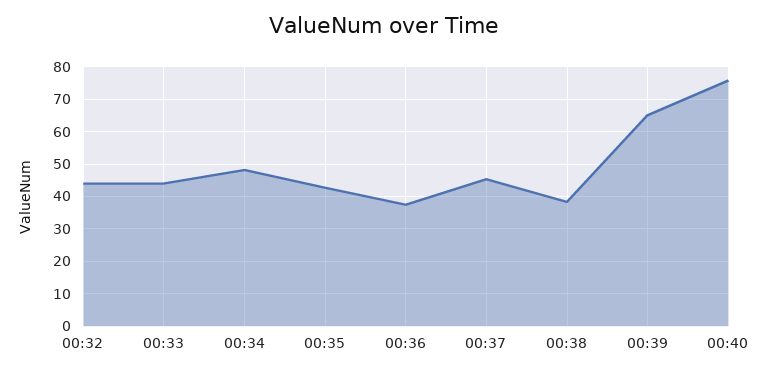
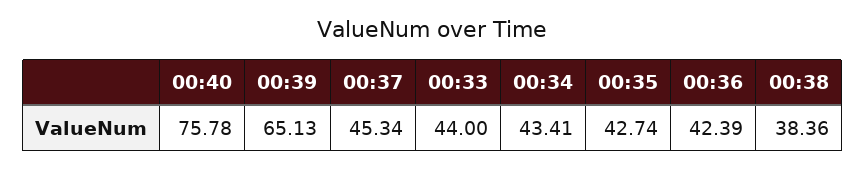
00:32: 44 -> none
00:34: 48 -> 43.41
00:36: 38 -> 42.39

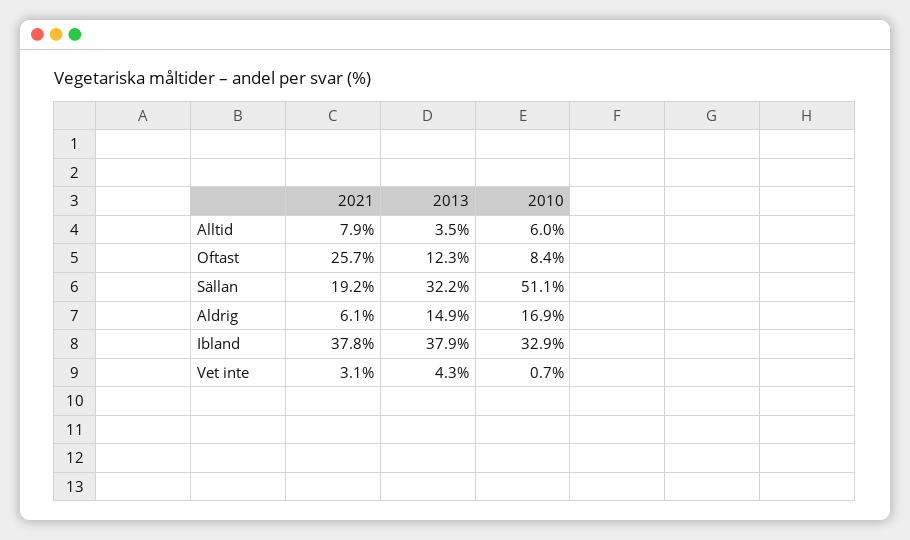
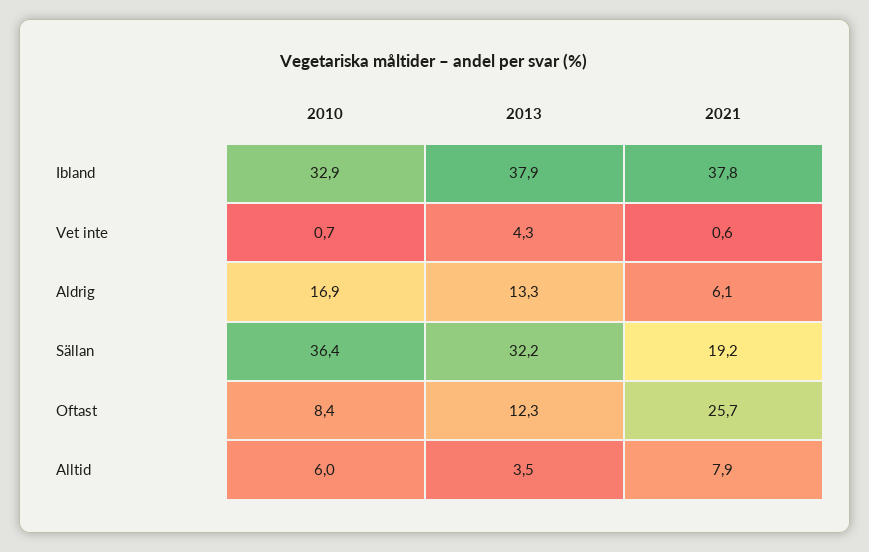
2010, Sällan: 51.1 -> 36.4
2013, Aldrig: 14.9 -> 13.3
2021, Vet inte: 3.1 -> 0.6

### Work item
The entries need to be restated exactly, and their pictures left out.

### Written solution
00:32: 44 -> none
00:34: 48 -> 43.41
00:36: 38 -> 42.39

2010, Sällan: 51.1 -> 36.4
2013, Aldrig: 14.9 -> 13.3
2021, Vet inte: 3.1 -> 0.6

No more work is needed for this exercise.